Segment Open
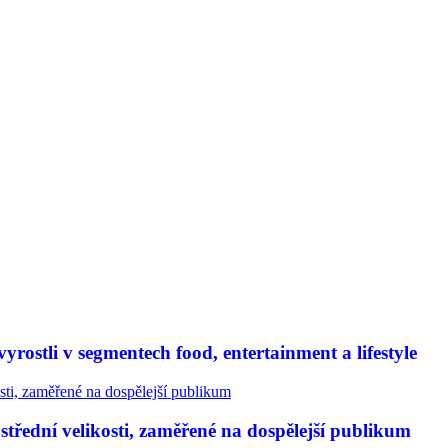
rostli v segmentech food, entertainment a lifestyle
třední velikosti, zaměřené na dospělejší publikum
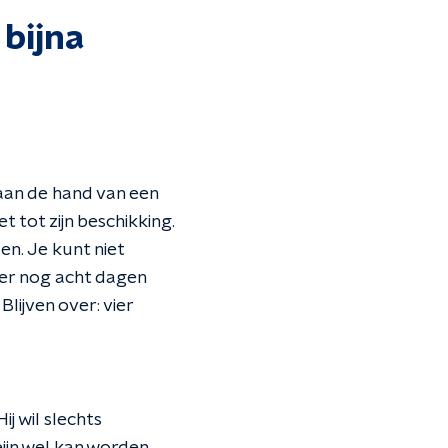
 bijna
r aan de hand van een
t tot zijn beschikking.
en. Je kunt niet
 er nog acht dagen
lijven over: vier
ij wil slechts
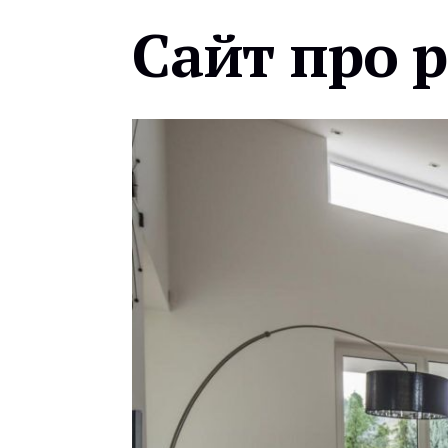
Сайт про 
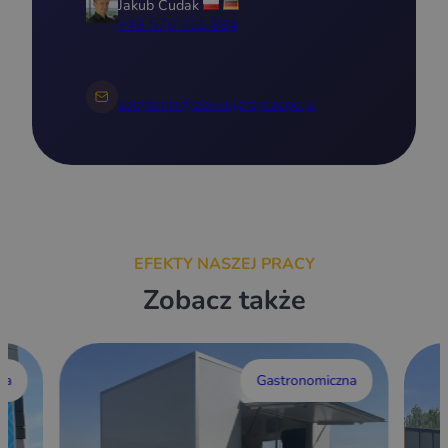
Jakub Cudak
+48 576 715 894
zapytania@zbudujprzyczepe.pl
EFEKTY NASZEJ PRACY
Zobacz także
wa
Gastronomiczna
Segment Closed
Segment Open
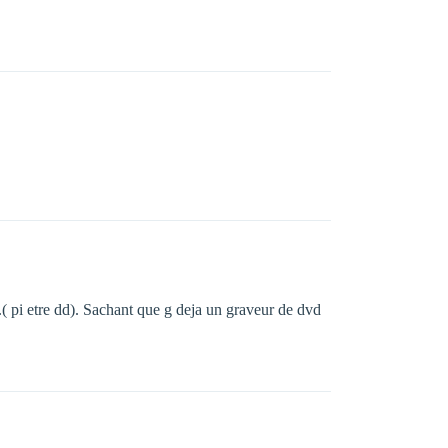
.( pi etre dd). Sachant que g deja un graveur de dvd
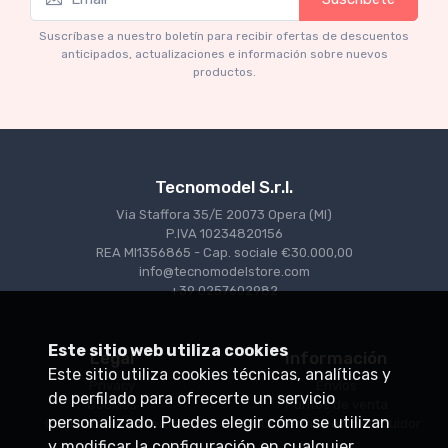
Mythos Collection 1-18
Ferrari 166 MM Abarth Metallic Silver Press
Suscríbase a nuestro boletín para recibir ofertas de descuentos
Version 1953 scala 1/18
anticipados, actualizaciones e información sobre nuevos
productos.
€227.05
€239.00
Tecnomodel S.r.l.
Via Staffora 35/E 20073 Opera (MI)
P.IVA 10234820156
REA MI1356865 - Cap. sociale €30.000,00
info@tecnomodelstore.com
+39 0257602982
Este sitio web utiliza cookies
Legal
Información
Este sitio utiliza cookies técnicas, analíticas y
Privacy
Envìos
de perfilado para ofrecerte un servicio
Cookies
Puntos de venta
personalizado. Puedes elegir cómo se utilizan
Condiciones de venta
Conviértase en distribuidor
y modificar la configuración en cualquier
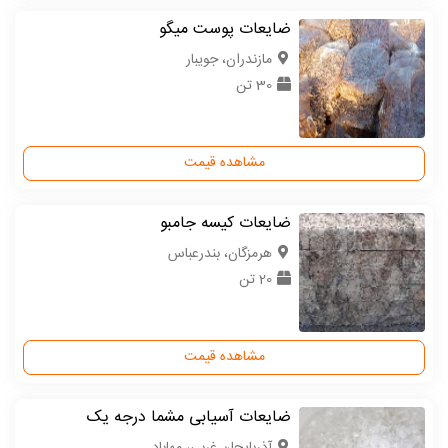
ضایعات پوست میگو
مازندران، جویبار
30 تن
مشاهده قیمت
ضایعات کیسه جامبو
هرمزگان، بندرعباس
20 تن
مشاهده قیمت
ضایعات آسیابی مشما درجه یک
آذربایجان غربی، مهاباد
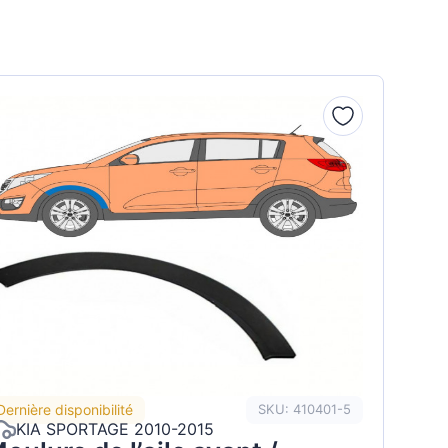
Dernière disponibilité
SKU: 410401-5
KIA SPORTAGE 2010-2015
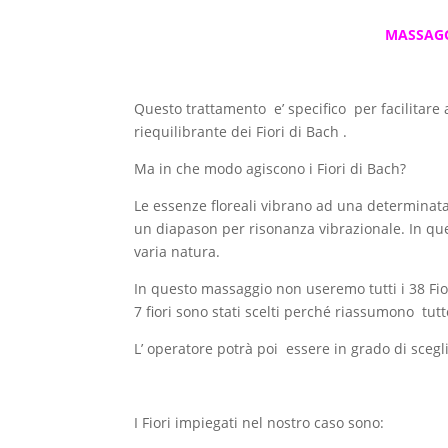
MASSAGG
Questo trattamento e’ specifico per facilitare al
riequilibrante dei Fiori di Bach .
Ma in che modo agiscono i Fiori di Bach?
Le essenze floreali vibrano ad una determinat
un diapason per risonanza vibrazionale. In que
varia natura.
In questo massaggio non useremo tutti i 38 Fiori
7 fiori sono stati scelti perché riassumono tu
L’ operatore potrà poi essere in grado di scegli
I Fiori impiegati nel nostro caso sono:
Segment Closed
Segment Open
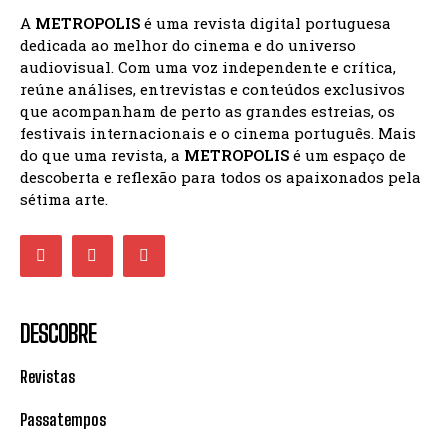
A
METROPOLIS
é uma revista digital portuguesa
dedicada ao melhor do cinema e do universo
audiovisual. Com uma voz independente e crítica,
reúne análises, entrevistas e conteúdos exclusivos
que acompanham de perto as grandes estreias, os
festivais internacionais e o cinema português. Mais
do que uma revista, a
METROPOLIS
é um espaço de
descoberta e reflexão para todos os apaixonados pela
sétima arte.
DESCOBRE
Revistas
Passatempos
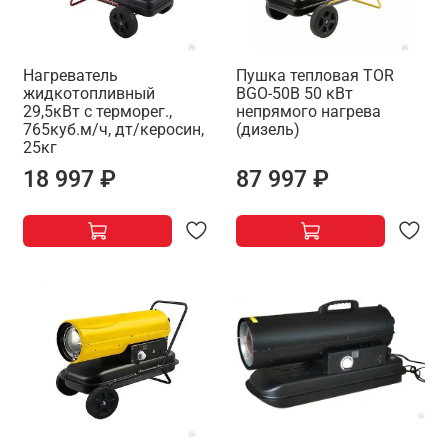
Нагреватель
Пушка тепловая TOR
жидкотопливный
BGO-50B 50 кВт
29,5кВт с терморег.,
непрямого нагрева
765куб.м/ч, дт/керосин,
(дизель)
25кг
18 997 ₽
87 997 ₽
Segment Closed
» **Assignment**
Would you copy all lines in the records where the string "sono" appears?

» **Task result**
7 fiori sono stati scelti perché riassumono tu
I Fiori impiegati nel nostro caso sono:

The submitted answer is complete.